The Department of Energy (DOE) has recently issued a circular approving the guidelines in the scheduling and dispatch of reserve-power capacities at the Wholesale Electricity Spot Market (WESM).

“The central scheduling and dispatch of energy and contracted reserves would provide the DOE better monitoring of all available generation capacity in both energy and reserve, and provide more preparations to the participants for the eventual commercial operation of the WESM reserve market,” Department Circular 2014-12-0022 stated.

The WESM reserve market basically provides back-up power that could be tapped by the National Grid Corp. of the Philippines (NGCP).  As such, there is a need for the DOE to craft a protocol that “provides for the mechanism to centrally schedule all energy and reserve capacities” at the spot market.

Central scheduling refers to the activities taken prior to commercial launch date of the WESM reserve market for the purpose of central dispatch of energy and reserve categories traded in the WESM. It intends to reflect the entire capacities in the WESM, including reserve capacities contracted by NGCP, so these can be centrally scheduled for either energy or reserve.

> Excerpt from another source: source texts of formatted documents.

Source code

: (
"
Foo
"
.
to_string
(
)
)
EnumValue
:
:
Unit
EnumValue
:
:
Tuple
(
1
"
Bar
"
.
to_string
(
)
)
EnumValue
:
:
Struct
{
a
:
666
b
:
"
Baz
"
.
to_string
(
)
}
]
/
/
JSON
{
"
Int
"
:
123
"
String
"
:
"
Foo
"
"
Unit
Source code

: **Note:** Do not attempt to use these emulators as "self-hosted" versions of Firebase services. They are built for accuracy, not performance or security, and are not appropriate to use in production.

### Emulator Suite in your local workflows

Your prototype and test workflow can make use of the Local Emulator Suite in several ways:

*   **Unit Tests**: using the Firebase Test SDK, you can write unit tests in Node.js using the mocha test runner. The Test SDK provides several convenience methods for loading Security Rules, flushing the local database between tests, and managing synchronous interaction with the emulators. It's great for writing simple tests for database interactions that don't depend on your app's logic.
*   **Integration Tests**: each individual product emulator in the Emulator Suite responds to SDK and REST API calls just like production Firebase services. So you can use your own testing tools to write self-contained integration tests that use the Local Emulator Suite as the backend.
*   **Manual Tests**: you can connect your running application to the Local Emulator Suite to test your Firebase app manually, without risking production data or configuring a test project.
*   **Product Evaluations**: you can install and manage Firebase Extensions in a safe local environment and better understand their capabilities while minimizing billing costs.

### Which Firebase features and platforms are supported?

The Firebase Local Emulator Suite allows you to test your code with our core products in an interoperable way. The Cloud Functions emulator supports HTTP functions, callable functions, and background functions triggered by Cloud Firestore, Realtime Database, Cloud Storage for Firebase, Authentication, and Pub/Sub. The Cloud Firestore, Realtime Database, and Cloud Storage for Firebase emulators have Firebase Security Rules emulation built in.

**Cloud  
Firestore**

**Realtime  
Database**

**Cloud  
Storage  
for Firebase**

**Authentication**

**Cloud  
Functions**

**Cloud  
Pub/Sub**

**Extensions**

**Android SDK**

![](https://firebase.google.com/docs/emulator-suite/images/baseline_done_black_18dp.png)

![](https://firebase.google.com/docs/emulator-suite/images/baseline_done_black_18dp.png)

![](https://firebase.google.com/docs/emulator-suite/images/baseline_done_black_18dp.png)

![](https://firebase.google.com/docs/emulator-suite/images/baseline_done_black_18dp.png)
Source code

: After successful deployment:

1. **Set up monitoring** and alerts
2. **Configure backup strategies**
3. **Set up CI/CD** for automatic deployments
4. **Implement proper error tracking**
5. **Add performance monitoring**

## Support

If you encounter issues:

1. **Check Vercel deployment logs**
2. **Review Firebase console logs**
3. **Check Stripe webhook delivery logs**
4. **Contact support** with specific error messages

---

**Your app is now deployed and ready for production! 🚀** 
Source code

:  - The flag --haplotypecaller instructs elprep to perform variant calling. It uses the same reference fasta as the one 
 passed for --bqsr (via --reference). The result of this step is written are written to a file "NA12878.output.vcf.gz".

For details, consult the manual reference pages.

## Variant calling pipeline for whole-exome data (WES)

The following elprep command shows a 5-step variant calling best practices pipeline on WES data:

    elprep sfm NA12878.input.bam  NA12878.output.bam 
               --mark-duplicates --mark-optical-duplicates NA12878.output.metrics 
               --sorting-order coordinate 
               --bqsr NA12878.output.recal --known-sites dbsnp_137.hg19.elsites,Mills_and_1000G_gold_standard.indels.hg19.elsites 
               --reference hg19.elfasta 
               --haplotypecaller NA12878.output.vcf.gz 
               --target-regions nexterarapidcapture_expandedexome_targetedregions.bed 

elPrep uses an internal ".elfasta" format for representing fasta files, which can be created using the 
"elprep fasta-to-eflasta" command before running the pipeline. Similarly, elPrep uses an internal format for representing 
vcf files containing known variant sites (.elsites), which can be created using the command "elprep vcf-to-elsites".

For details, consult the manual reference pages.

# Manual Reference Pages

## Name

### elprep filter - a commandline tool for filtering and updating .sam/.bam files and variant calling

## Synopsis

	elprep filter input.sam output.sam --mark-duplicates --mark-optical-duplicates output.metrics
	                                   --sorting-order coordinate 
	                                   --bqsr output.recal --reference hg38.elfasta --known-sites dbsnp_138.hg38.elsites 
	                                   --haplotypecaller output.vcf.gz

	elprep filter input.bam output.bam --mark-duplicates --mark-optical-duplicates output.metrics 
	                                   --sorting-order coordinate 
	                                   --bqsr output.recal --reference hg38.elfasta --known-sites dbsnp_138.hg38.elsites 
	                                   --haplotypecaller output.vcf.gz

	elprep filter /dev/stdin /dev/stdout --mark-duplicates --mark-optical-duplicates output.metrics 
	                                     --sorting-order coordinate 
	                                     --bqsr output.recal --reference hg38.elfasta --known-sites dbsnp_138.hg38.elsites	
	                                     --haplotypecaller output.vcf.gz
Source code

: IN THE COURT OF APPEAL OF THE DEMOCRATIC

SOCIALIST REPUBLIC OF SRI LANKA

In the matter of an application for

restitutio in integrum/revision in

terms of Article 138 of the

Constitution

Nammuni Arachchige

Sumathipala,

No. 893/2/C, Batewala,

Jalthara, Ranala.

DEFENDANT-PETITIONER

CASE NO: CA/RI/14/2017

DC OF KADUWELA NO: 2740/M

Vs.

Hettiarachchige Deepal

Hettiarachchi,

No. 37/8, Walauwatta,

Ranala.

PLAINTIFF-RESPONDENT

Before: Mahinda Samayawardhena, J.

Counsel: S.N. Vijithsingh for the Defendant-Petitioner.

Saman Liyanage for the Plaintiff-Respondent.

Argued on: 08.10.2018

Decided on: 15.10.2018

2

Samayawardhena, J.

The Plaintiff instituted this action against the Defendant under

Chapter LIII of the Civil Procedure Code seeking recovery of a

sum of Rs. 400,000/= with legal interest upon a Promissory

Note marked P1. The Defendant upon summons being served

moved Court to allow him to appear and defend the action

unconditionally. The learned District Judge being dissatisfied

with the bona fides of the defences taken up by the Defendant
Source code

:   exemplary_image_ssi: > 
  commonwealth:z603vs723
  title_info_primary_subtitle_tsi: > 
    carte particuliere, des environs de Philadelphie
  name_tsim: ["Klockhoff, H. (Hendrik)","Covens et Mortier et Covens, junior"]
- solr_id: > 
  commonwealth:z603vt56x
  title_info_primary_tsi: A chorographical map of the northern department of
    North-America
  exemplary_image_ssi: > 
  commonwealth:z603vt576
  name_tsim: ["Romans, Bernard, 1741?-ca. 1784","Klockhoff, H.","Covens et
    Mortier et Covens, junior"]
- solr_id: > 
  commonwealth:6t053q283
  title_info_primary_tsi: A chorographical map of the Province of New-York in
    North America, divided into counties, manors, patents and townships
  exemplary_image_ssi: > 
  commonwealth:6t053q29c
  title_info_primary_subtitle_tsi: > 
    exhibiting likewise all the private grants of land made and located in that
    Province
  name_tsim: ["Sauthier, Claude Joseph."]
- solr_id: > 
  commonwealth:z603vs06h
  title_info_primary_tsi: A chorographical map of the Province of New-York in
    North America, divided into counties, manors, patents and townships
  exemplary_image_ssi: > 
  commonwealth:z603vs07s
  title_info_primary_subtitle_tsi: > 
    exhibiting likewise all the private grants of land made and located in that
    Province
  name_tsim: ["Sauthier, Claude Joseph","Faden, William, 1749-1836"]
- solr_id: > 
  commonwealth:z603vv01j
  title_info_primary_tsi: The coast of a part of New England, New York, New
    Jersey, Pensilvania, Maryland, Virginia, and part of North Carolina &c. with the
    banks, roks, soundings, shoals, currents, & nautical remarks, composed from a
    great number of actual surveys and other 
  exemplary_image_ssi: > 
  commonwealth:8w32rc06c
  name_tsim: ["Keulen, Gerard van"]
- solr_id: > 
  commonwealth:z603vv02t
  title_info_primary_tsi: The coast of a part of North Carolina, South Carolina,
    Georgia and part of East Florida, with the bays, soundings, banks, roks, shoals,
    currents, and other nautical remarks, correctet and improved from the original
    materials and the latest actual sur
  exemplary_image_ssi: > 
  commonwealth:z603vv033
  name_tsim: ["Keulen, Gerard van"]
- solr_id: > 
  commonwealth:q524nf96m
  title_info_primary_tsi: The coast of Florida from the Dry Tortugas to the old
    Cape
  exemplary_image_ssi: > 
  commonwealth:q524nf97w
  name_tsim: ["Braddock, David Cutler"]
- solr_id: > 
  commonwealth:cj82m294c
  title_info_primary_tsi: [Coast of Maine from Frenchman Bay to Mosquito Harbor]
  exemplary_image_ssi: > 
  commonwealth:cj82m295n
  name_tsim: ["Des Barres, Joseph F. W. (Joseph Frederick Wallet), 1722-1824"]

The DOE said the protocol shall apply to the market operator, which is the Philippine Electricity Market Corp. (PEMC);  the system operator,  which is the NGCP;  and all WESM members for a limited period, and shall immediately cease upon new commercial launch date of the WESM reserve market.

“PEMC, NGCP and all affected trading participants shall ensure compliance with this circular and the protocol for the better achievement of this policy. PEMC shall continuously submit an assessment report to the DOE on its implementation of this protocol and the development of the WESM reserve market,” the circular stated.

Among others, the protocol includes submission of generation and reserve offers, scheduling of reserve dispatch and  reserve requirements. All trading participants, for instance, shall submit their generation and reserve offers, consistent with the WESM timetable for the week-ahead and day-ahead market projections to provide a more accurate determination of reserve requirements.

The reserve market was supposed to start in March last year but was put off, pending regulatory approval for the pricing and cost-recovery mechanism of the reserve market.